Today, deep in mid-January, the pool is dark, its waters choked with fall's jeweled leaves. Ice covers its surface and the bats are long wrapped in their cloaks of hibernation. My sisters of the water are scattered here and there, keeping their home fires as Winter's breath chills and burns and encases us.

But we can dream. We can slip into a memory.
We can close our eyes and swim in the heat of the summer.

9 comments:

Dawn Fortune said...

Oh, that was beautiful, and how I heeded it today. The steel toes and shanks in my boots have chilled me through. It is so cold outside that I cannot go out to work on my new project that has me VERY excited. It is a frustrating time. It only lasts a few days, but it feels much longer. Hang in there.

Gladys said...

Oh that was nice. I could feel the heat and the water. I enjoyed to dip and the sisterhood. I miss that.
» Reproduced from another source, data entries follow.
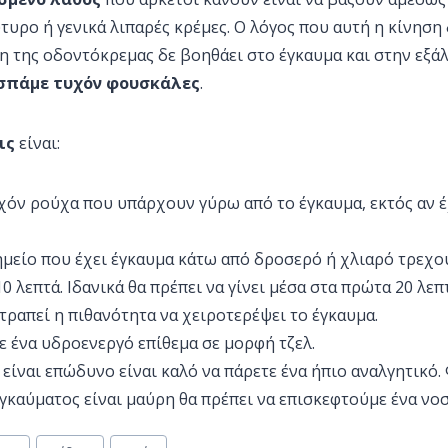
υρο ή γενικά λιπαρές κρέμες. Ο λόγος που αυτή η κίνηση 
ση της οδοντόκρεμας δε βοηθάει στο έγκαυμα και στην εξά
 σπάμε τυχόν φουσκάλες
.
εις
είναι:
χόν ρούχα που υπάρχουν γύρω από το έγκαυμα, εκτός αν 
μείο που έχει έγκαυμα κάτω από δροσερό ή χλιαρό τρεχο
0 λεπτά. Ιδανικά θα πρέπει να γίνει μέσα στα πρώτα 20 λεπ
τραπεί η πιθανότητα να χειροτερέψει το έγκαυμα.
 ένα υδροενεργό επίθεμα σε μορφή τζελ.
 είναι επώδυνο είναι καλό να πάρετε ένα ήπιο αναλγητικό.
γκαύματος είναι μαύρη θα πρέπει να επισκεφτούμε ένα νο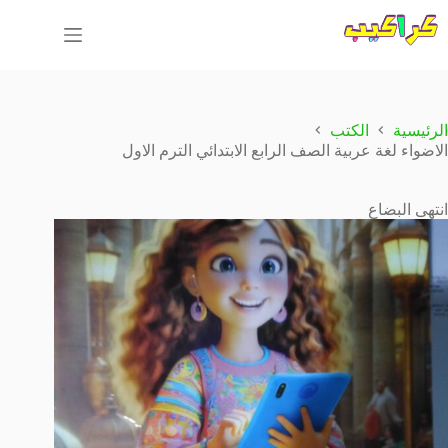
لتجاوز
لى
لمحتوى
الرئيسية
الكتب
الاضواء لغة عربية الصف الرابع الابتدائي الترم الاول
انتهى البضاع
Oh and you asked what movie? How about something fluffy and light like Cat On A Hot Tin Roof ;)

Becky said...

Thanks for stopping by my blog. I am imagining you being warm and cozy in that below zero weather. Brutal is all I can say about that kind of weather I love the idea of imagination therapy. I am imagining that I finally found a job! Also that I am enjoying a big steaming bowl of chowda as ya'll say up north!!

Libby's Library said...

Okay - I've got to know if the back seat sex in the Corolla really happened?

Gladys said...

Nea I was wondering the same thing but then again wasn't sure I really wanted to know ;)

Queenie said...

Okay ladies, here's the real truth: it was a 1965 Plymouth Fury, convertible, teal in color. Long and lean. I was 17. He was 18. We looked so very cool tooling through the plaza in that thing, each of us smoking Marlboros, red pack, and the radio cranked to Frankie Valli and the Four Seasons screeching "Big Girls Don't Cry."
I married him a year later, by the way.

Tatersmama said...

I was transported... and damn, but it felt good!
I just want to know if I can join your sisterhood?
*sigh*

A Spot of T said...

Wouldn't it be wonderful if every woman could be a part of a sisterhood like that. *sigh* And even though we have done an about face weather wise where I am...+8 C...I definitely needed a moment to 'get away'. What a great visual I had reading this.

trudylookingglass said...

Amazing that you wrote about this today. Last night as I was getting under the covers of my warm bed, I glimpsed the painting of our goddess swimming nights. Yes, there is a painting, of which we all have a print, and there is a quilt, AND there is a SONG. I went to sleep trying to remember all the words to the song. Who has a recording of it? Maybe one of us should come up with a commemorative martini!

Oh, and by the way, Sharon is not 100% correct when she says we are careful not to laugh too loud. "Some" of us are careful. After all, I live in a neighborhood and we sometimes stay in the water until after midnight. But she and Renate have mighty boisterous voices and the rest of us have a hard time swallowing the occasional screech!!! A neighbor way down the street once repeated the pool conversation word for word to me the day after a goddess swim night! I am so thankful for these friends and these memories!